Qubits
The fundamental building block of quantum computing — the quantum bit.
What is a Qubit?
In classical computing, a bit can be either 0 or 1. A qubit (quantum bit) is the quantum equivalent — but with superpowers!
A qubit can be in state |0⟩, state |1⟩, or a superposition of both simultaneously.

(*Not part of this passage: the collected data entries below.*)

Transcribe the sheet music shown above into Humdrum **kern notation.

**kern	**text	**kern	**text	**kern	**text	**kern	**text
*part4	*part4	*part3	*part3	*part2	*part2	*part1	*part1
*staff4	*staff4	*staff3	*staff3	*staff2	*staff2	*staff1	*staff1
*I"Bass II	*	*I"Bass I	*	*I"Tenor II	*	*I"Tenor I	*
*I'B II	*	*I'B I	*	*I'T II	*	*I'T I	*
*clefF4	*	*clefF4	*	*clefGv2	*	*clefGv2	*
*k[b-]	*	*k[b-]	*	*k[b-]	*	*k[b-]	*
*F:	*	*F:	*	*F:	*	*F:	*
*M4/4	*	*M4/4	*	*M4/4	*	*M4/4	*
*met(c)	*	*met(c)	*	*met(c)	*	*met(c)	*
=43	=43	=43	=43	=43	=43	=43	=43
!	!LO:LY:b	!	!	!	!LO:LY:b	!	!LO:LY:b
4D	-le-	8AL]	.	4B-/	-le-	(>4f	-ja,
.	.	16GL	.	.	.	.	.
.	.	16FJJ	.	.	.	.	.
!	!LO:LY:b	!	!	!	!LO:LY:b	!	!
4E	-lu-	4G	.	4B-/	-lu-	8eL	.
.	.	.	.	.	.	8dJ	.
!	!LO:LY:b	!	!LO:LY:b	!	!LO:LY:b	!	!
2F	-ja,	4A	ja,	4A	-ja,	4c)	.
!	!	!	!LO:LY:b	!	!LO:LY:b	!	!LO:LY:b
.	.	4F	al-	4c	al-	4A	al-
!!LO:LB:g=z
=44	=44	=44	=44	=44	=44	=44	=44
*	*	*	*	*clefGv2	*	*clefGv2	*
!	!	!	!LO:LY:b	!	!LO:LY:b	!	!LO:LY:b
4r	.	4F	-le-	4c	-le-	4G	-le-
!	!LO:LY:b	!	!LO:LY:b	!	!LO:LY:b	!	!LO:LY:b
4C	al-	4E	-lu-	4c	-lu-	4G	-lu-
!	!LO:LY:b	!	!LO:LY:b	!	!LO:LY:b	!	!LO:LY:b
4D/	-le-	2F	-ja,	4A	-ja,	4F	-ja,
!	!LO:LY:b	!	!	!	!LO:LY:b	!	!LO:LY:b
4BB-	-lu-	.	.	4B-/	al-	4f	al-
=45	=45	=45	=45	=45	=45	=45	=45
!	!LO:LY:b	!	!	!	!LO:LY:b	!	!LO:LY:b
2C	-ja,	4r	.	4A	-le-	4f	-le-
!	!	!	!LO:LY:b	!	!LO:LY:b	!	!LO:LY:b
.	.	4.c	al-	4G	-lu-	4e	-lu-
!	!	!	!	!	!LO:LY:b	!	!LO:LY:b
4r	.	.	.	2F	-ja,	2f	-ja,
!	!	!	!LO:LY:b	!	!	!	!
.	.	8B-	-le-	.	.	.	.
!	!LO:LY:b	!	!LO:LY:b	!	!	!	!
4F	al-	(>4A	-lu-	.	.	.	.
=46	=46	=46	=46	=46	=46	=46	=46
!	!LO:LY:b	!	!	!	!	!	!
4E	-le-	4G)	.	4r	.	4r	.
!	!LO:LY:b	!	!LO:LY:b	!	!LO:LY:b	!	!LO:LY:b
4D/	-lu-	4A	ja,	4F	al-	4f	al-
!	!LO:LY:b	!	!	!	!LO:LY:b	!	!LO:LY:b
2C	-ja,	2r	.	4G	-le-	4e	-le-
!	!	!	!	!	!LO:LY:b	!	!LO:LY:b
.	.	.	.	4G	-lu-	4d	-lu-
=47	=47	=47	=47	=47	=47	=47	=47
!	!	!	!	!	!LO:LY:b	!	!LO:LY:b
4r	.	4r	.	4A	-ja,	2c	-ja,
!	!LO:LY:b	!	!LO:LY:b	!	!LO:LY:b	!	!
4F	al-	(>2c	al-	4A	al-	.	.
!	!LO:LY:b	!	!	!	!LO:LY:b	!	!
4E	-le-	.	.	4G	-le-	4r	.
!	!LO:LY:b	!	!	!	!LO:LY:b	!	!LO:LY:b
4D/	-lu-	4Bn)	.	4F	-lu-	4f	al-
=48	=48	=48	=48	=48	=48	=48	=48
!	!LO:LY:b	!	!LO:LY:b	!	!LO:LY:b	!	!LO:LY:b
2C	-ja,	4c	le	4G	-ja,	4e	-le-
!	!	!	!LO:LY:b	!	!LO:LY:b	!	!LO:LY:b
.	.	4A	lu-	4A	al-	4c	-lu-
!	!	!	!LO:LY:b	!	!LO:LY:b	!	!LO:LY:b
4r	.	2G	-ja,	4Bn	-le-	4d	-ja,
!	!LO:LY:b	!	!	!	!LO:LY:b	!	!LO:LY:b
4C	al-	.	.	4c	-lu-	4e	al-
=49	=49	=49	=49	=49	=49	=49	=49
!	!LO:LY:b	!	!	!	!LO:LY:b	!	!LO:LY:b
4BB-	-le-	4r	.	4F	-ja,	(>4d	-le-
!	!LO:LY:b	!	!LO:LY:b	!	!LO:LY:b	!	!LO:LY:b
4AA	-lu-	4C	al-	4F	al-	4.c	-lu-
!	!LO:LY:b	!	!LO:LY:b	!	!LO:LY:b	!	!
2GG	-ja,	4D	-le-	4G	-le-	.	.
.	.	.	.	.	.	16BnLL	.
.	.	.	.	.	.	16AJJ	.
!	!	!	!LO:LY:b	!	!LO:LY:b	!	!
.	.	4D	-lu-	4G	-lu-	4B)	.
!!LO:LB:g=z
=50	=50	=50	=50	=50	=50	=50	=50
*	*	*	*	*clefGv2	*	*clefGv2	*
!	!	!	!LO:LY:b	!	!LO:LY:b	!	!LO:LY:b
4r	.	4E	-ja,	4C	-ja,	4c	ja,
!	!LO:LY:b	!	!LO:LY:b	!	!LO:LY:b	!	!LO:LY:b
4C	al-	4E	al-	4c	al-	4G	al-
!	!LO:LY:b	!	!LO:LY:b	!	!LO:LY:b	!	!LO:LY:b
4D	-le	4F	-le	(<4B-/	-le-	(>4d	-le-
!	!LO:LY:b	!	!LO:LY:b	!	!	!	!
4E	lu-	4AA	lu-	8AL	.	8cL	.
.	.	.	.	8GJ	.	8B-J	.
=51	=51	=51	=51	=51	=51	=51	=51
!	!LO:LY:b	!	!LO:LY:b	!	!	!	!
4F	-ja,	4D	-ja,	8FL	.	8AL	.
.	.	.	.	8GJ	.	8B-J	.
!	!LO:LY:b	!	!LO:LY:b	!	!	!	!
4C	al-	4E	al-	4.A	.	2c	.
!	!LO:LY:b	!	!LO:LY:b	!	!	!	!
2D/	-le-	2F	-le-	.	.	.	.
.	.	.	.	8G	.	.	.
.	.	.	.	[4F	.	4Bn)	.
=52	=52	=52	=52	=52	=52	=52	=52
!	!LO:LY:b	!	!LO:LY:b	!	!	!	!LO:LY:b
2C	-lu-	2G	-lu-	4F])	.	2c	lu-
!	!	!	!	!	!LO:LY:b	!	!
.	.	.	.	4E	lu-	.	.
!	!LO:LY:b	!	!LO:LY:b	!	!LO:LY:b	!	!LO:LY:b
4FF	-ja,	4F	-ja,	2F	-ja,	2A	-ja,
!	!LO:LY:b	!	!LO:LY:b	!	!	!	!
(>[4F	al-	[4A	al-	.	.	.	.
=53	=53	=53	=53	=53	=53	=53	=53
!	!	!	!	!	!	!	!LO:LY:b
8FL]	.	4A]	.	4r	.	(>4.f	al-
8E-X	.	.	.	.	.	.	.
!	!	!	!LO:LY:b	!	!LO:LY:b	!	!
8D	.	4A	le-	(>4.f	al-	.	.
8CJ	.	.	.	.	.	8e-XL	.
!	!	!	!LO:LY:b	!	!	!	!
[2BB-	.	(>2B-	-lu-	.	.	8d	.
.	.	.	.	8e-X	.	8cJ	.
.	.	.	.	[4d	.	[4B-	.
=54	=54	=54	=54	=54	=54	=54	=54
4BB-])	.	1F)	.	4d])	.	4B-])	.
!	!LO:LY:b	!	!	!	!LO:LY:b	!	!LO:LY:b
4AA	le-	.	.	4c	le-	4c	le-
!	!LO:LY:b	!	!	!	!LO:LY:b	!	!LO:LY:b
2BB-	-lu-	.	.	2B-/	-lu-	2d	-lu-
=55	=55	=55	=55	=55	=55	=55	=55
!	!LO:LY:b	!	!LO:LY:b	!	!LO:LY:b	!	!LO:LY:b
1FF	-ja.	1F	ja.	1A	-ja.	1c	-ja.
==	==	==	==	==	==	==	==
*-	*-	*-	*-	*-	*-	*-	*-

This is written mathematically as:
|ψ⟩ = α|0⟩ + β|1⟩
where α and β are complex numbers called amplitudes, and |α|² + |β|² = 1.
Physical Representations
Qubits can be physically realized using:
• Photon polarization — horizontal vs. vertical
• Electron spin — up vs. down
• Superconducting circuits — used by Google and IBM
• Trapped ions — individual atoms held by electric fields
Each approach has trade-offs in terms of coherence time, error rates, and scalability.
The Bloch Sphere
The state of a single qubit can be visualized on the Bloch sphere — a unit sphere where:
• |0⟩ is at the north pole
• |1⟩ is at the south pole
• Points on the equator represent equal superpositions with different phases
Any single-qubit state maps to a point on this sphere, described by angles θ (theta) and φ (phi):
|ψ⟩ = cos(θ/2)|0⟩ + e^(iφ) sin(θ/2)|1⟩
Measurement
When we measure a qubit in the computational basis:
• We get |0⟩ with probability |α|²
• We get |1⟩ with probability |β|²
Key insight: Measurement is irreversible — it collapses the superposition! After measurement, the qubit is definitively in the measured state.
This is fundamentally different from classical computing, where reading a bit doesn't change its value.